Until now, the Centers for Disease Control and Prevention (CDC) said that Covid-19 was thought to spread mainly between people in close contact (about 6 feet) and "through respiratory droplets produced when an infected person coughs, sneezes or talks."

However on Friday 18 September, updated guidance on its website claimed that the virus can commonly spread "through respiratory droplets or small particles, such as those in aerosols" which are produced even when a person breathes. "Airborne viruses, including COVID-19, are among the most contagious and easily spread."

However, only a few days later, the CDC retracted this update. As of Monday 21 September it has explained that the update was in fact an error: "A draft version of proposed changes to these recommendations was posted in error to the agency's official website. CDC is currently updating its recommendations regarding airborne transmission of SARS-CoV-2 (the virus that causes COVID-19).

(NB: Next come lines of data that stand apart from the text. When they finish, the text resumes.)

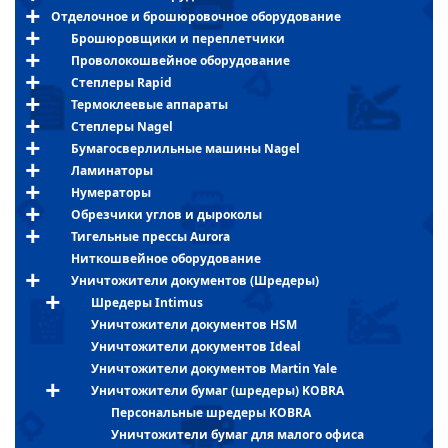
Отделочное и брошюровочное оборудование
Брошюровщики и переплетчики
Проволокошвейное оборудование
Степлеры Rapid
Термоклеевые аппараты
Степлеры Nagel
Бумагосверлильные машины Nagel
Ламинаторы
Нумераторы
Обрезчики углов и дыроколы
Тигельные прессы Aurora
Ниткошвейное оборудование
Уничтожители документов (Шредеры)
Шредеры Intimus
Уничтожители документов HSM
Уничтожители документов Ideal
Уничтожители документов Martin Yale
Уничтожители бумаг (шредеры) KOBRA
Персональные шредеры KOBRA
Уничтожители бумаг для малого офиса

Once this process has been completed, the update language will be posted".

So why all the hot air, and why does it matter if Covid-19 is airborne?

What does ‘airborne’ mean?

The World Health Organisation (WHO) defines airborne infection as “inhalation of an infectious dose of virus from a suspended cloud of small dried droplets…that remain infectious when suspended in air over long distances and time.” In other words, tiny particles of the virus remain in the air after an infected person has been talking or breathing (ie. not coughing and sneezing) so that the air all around them could infect others.

This means that airborne viruses are far more easily spread than those that aren’t. The Ebola virus, for example, which killed over 11,300 people in five West African countries (Liberia, Guinea, Sierra Leone, Nigeria and Mali) as well as the US between 2014 and 2016, had an extremely high death rate; on average 50% compared to Covid-19 which is estimated at 3.4% globally.

However Ebola could only be spread through contact with infected bodily fluids; blood, faeces, vomit, semen and in extreme cases, even tears. Furthermore, to infect a healthy person the infected bodily fluid then needed to come into contact with a mucus membrane (for example the inside of the mouth, nose or eye) or a cut in the skin.

Why is the guidance important to me?

If the virus is indeed airborne, it could travel far further than 6 feet. This would mean that the current advice on hand washing and social distancing may be insufficient to prevent the spread of the virus, especially in crowded indoor spaces, making the use of masks in public even more important, even potentially changing the guidance on social distancing to further than 6 feet.

So is the virus airborne and what should I do?

Although the CDC has now retracted the original advice that Covid-19 could be even more infectious than originally thought, there is in fact mounting evidence that it could travel further than 6 feet via airborne droplets.

In April, a scientific panel led by Dr Harvey Fineberg, chairman of a committee with the National Academy of Sciences, presented a letter to the White House claiming that “while the current [coronavirus] specific research is limited, the results of available studies are consistent with aerosolization of virus from normal breathing”.

Then in July 239 scientists backed a letter that urged public health organisations to take more seriously the possibility that the novel coronavirus could be spread through more than just close person-to-person contact.

“There is significant potential for inhalation exposure to viruses in microscopic respiratory droplets (microdroplets) at short to medium distances (up to several meters, or room scale), and we are advocating for the use of preventive measures to mitigate this route of airborne transmission”.

The United States does not currently have a national mask mandate, but a patchwork of rules and laws across the country means 77% of Americans wear a mask when in public, according to YouGov’s coronavirus public monitor.

For the time being, the CDC guidelines remain as follows:

- Maintain good social distance (about 6 feet or 2 arms’ length).

- Wash your hands often with soap and water. If soap and water are not available, use a hand sanitizer that contains at least 60% alcohol.

- Routinely clean and disinfect frequently touched surfaces.

- Cover your mouth and nose with a mask when around others.